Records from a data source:
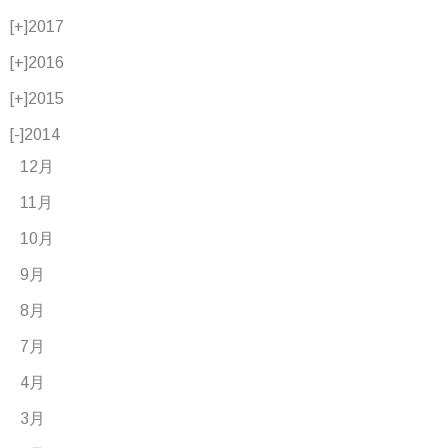
[+]
2017
[+]
2016
[+]
2015
[-]
2014
12月
11月
10月
9月
8月
7月
4月
3月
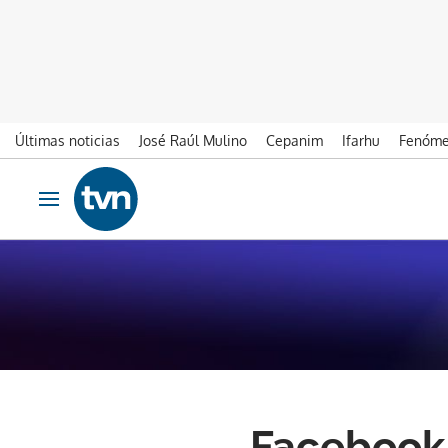
Últimas noticias
José Raúl Mulino
Cepanim
Ifarhu
Fenóme
Ir al contenido
Obrir navegació
Facebook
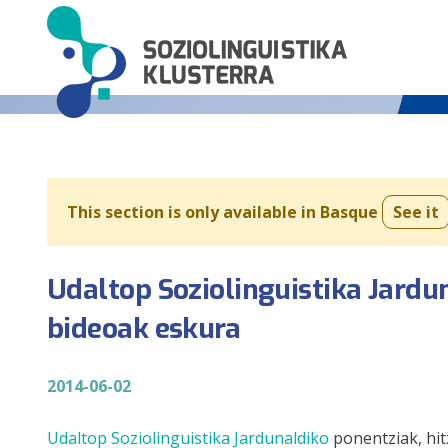
This section is only available in Basque
See it
Udaltop Soziolinguistika Jardu
bideoak eskura
2014-06-02
Udaltop Soziolinguistika Jardunaldiko
ponentziak, hit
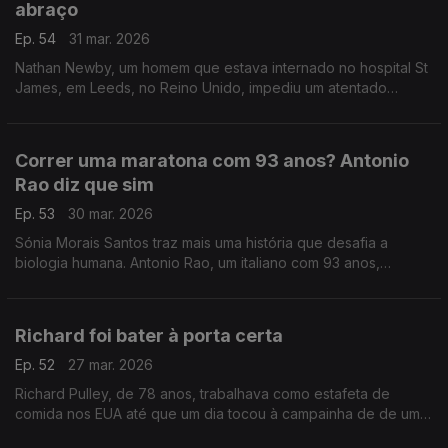
abraço
Ep. 54
31 mar. 2026
Nathan Newby, um homem que estava internado no hospital St
James, em Leeds, no Reino Unido, impediu um atentado
terrorista com uma conversa e um abraço.
Correr uma maratona com 93 anos? Antonio
Rao diz que sim
Ep. 53
30 mar. 2026
Sónia Morais Santos traz mais uma história que desafia a
biologia humana. Antonio Rao, um italiano com 93 anos,
terminou a sua 31ª Maratona de Roma em 7 horas, 9 minutos e
30 segundos.
Richard foi bater à porta certa
Ep. 52
27 mar. 2026
Richard Pulley, de 78 anos, trabalhava como estafeta de
comida nos EUA até que um dia tocou à campainha de de uma
mulher chamada Brittany Smith. A partir daí, tudo mudou.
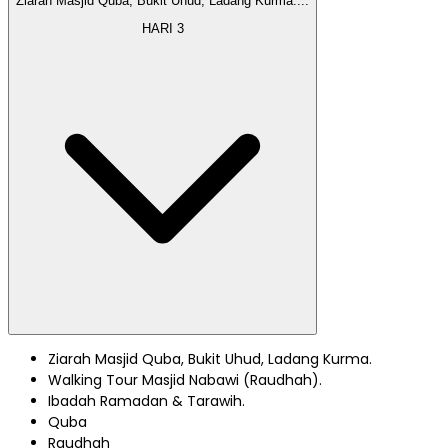
Ziarah Masjid Quba, Bukit Uhud, Ladang Kurma.
...
HARI
3
Ziarah Masjid Quba, Bukit Uhud, Ladang Kurma.
Walking Tour Masjid Nabawi (Raudhah).
Ibadah Ramadan & Tarawih.
Quba
Raudhah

WORK INSTRUCTION:
Show a copy of each line from the records above in which the string "Raudhah" occurs.

WRITTEN RESPONSE:
Walking Tour Masjid Nabawi (Raudhah).
Raudhah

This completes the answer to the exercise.